Where the word "Rendered" occurs in a line of the listing below, copy that line.
——
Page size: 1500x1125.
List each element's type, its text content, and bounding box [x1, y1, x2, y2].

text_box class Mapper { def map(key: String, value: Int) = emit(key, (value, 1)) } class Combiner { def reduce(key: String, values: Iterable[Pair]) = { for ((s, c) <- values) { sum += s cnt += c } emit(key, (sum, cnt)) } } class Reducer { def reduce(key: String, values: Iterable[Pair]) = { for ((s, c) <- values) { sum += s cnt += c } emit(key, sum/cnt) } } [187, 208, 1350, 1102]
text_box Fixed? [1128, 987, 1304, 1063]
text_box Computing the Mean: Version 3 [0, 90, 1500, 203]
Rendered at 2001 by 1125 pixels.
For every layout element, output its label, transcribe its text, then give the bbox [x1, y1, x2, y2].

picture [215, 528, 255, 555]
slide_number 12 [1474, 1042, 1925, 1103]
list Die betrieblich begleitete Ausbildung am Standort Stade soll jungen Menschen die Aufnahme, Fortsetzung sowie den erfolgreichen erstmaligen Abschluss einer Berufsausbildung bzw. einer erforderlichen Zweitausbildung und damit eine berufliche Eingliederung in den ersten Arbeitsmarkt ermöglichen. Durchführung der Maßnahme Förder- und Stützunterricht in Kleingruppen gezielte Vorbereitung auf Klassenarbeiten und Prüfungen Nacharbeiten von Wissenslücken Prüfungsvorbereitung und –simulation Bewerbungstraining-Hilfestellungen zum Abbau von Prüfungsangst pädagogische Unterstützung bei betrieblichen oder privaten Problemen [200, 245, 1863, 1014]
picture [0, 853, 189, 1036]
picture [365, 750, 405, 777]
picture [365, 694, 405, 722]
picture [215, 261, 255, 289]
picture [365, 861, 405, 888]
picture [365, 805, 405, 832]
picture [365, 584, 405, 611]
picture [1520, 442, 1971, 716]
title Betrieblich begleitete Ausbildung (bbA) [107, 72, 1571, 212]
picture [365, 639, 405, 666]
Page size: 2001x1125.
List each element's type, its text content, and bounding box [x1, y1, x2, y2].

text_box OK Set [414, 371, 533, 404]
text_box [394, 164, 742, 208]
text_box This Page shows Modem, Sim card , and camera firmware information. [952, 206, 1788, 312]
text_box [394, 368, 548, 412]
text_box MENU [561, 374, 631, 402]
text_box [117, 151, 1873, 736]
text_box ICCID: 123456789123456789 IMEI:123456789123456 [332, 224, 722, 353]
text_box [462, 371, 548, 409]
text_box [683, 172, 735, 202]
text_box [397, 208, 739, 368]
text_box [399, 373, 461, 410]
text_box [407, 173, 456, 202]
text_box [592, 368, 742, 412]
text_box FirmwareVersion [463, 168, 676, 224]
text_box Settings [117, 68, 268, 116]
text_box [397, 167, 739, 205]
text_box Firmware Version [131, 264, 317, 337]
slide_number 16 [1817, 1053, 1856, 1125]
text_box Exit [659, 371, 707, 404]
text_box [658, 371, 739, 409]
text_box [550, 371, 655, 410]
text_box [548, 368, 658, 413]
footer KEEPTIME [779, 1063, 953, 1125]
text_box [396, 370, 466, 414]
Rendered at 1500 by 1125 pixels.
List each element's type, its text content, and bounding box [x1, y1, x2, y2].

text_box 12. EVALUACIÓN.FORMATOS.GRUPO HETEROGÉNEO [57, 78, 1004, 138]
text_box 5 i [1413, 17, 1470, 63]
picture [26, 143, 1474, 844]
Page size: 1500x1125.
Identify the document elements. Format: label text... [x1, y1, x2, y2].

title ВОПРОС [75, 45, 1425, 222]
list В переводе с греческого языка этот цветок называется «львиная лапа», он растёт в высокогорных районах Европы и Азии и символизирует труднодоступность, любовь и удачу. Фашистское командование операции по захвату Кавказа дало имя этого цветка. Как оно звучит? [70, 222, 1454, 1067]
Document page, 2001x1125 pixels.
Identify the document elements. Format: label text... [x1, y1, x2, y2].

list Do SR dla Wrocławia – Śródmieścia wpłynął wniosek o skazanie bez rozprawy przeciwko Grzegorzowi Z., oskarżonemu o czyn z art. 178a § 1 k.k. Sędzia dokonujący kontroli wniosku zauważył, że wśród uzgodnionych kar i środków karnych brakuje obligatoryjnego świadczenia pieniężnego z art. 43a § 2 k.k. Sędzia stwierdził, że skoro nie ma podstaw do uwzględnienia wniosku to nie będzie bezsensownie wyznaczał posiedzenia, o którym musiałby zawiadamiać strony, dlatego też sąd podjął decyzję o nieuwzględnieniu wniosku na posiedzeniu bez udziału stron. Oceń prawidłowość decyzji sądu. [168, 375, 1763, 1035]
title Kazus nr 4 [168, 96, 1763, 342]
——
Response area ::
Rendered at 2001 by 1125 pixels.
Rendered at 1500 by 1125 pixels.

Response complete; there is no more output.